**Task item**
Turn the lines of every item below into a single numbered list, skipping blank lines. Leave out the picture lines.

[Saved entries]
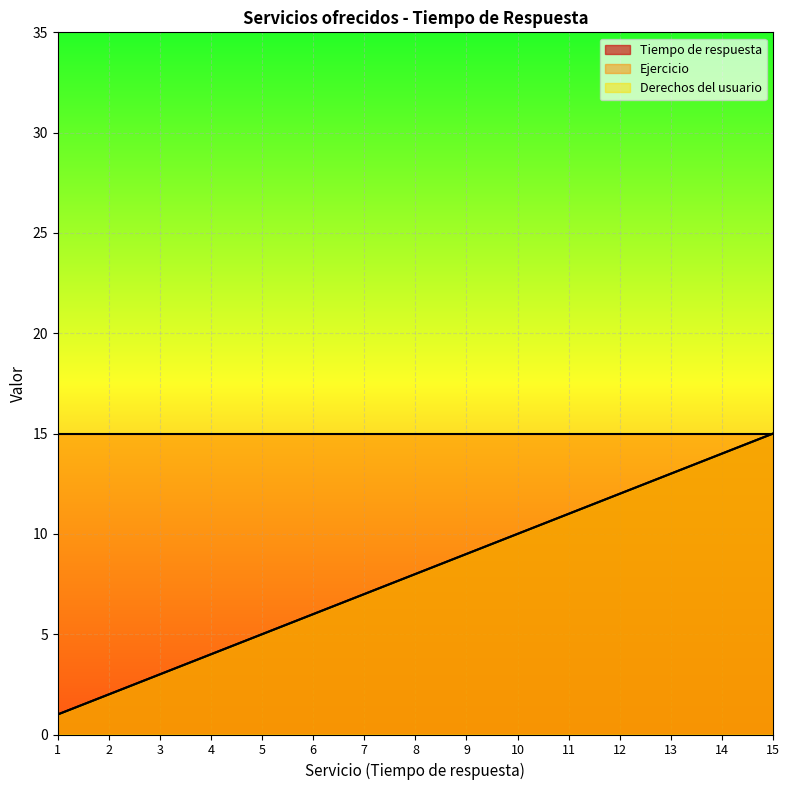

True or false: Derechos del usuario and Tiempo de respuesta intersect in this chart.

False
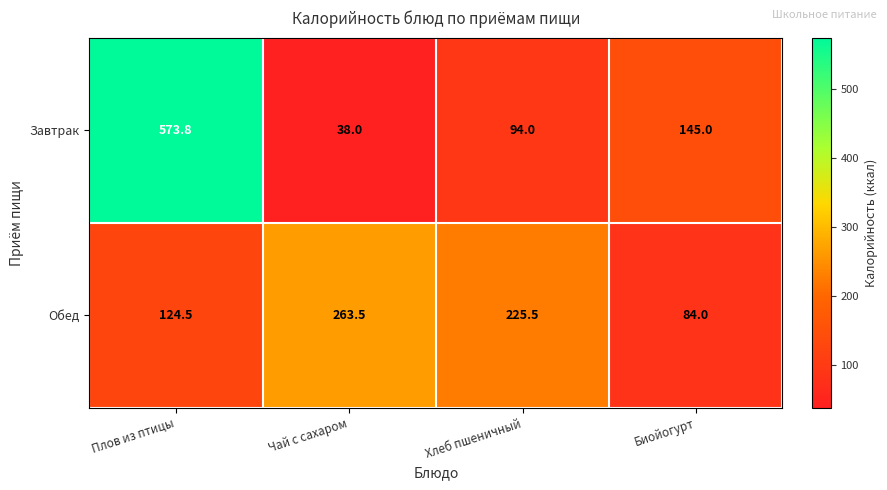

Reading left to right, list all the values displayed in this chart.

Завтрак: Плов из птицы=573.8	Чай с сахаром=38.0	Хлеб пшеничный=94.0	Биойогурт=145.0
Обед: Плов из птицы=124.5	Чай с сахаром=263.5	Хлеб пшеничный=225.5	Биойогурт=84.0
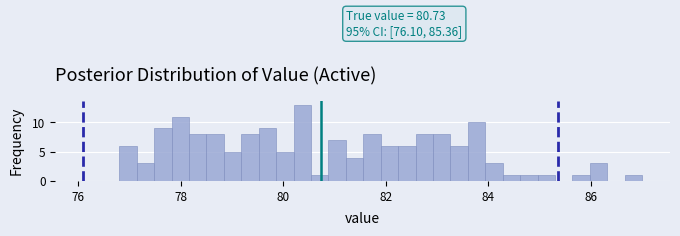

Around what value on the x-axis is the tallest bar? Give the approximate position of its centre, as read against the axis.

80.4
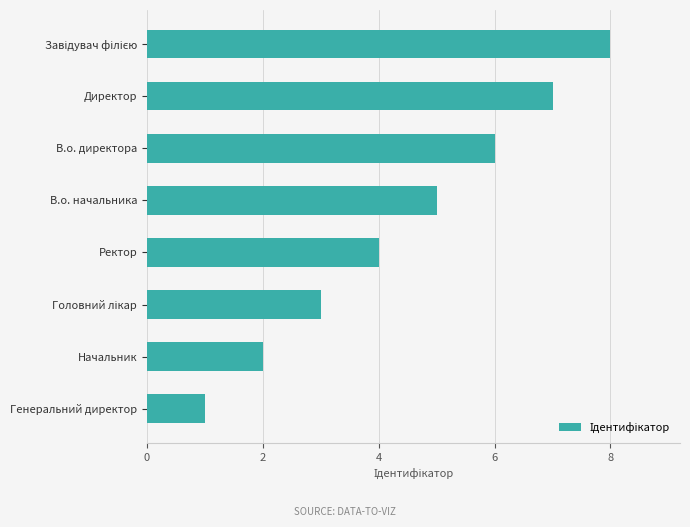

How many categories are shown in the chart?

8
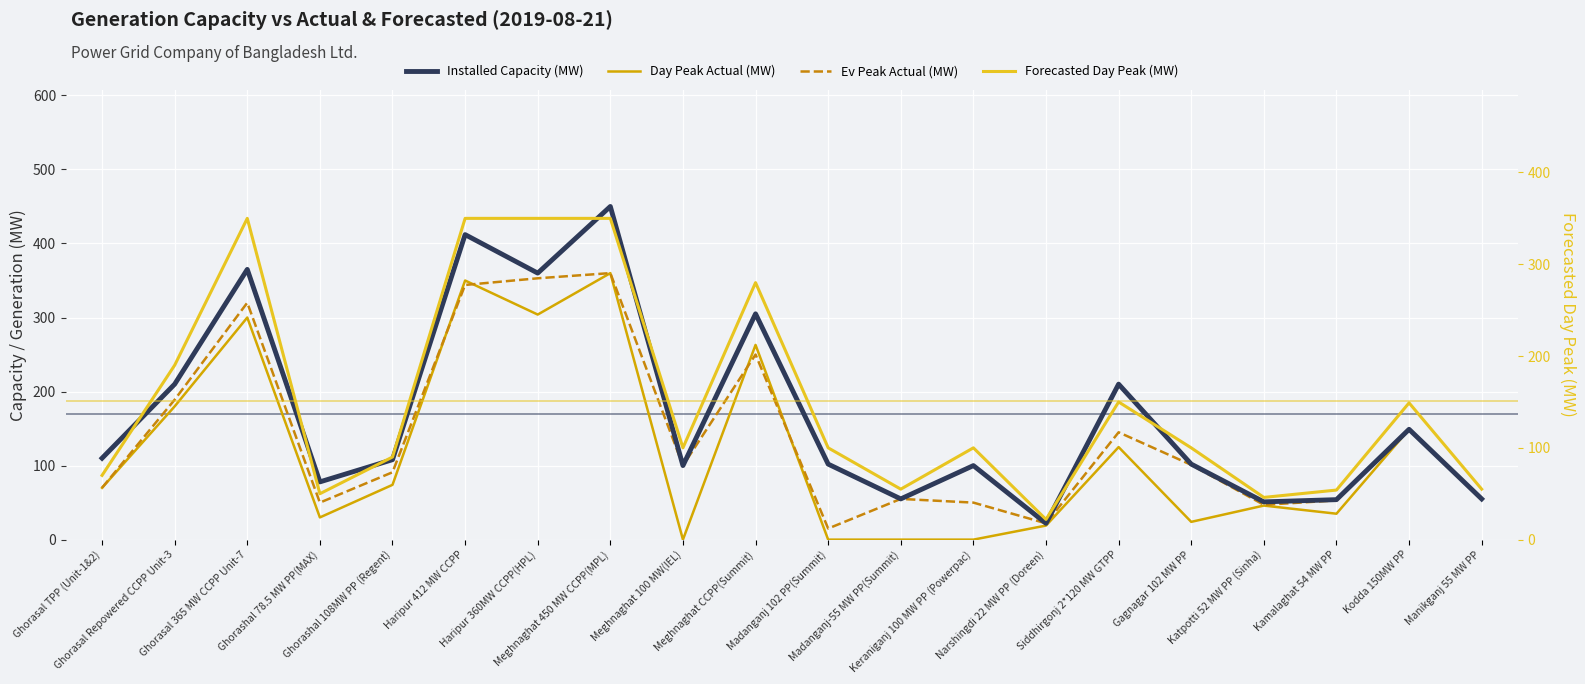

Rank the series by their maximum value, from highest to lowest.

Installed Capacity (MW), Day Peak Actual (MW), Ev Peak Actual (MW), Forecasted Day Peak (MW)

**Solution to the problem**
1. True or false: Derechos del usuario and Tiempo de respuesta intersect in this chart.
2. False
3. Reading left to right, list all the values displayed in this chart.
4. Завтрак: Плов из птицы=573.8	Чай с сахаром=38.0	Хлеб пшеничный=94.0	Биойогурт=145.0
5. Обед: Плов из птицы=124.5	Чай с сахаром=263.5	Хлеб пшеничный=225.5	Биойогурт=84.0
6. Around what value on the x-axis is the tallest bar? Give the approximate position of its centre, as read against the axis.
7. 80.4
8. How many categories are shown in the chart?
9. 8
10. Rank the series by their maximum value, from highest to lowest.
11. Installed Capacity (MW), Day Peak Actual (MW), Ev Peak Actual (MW), Forecasted Day Peak (MW)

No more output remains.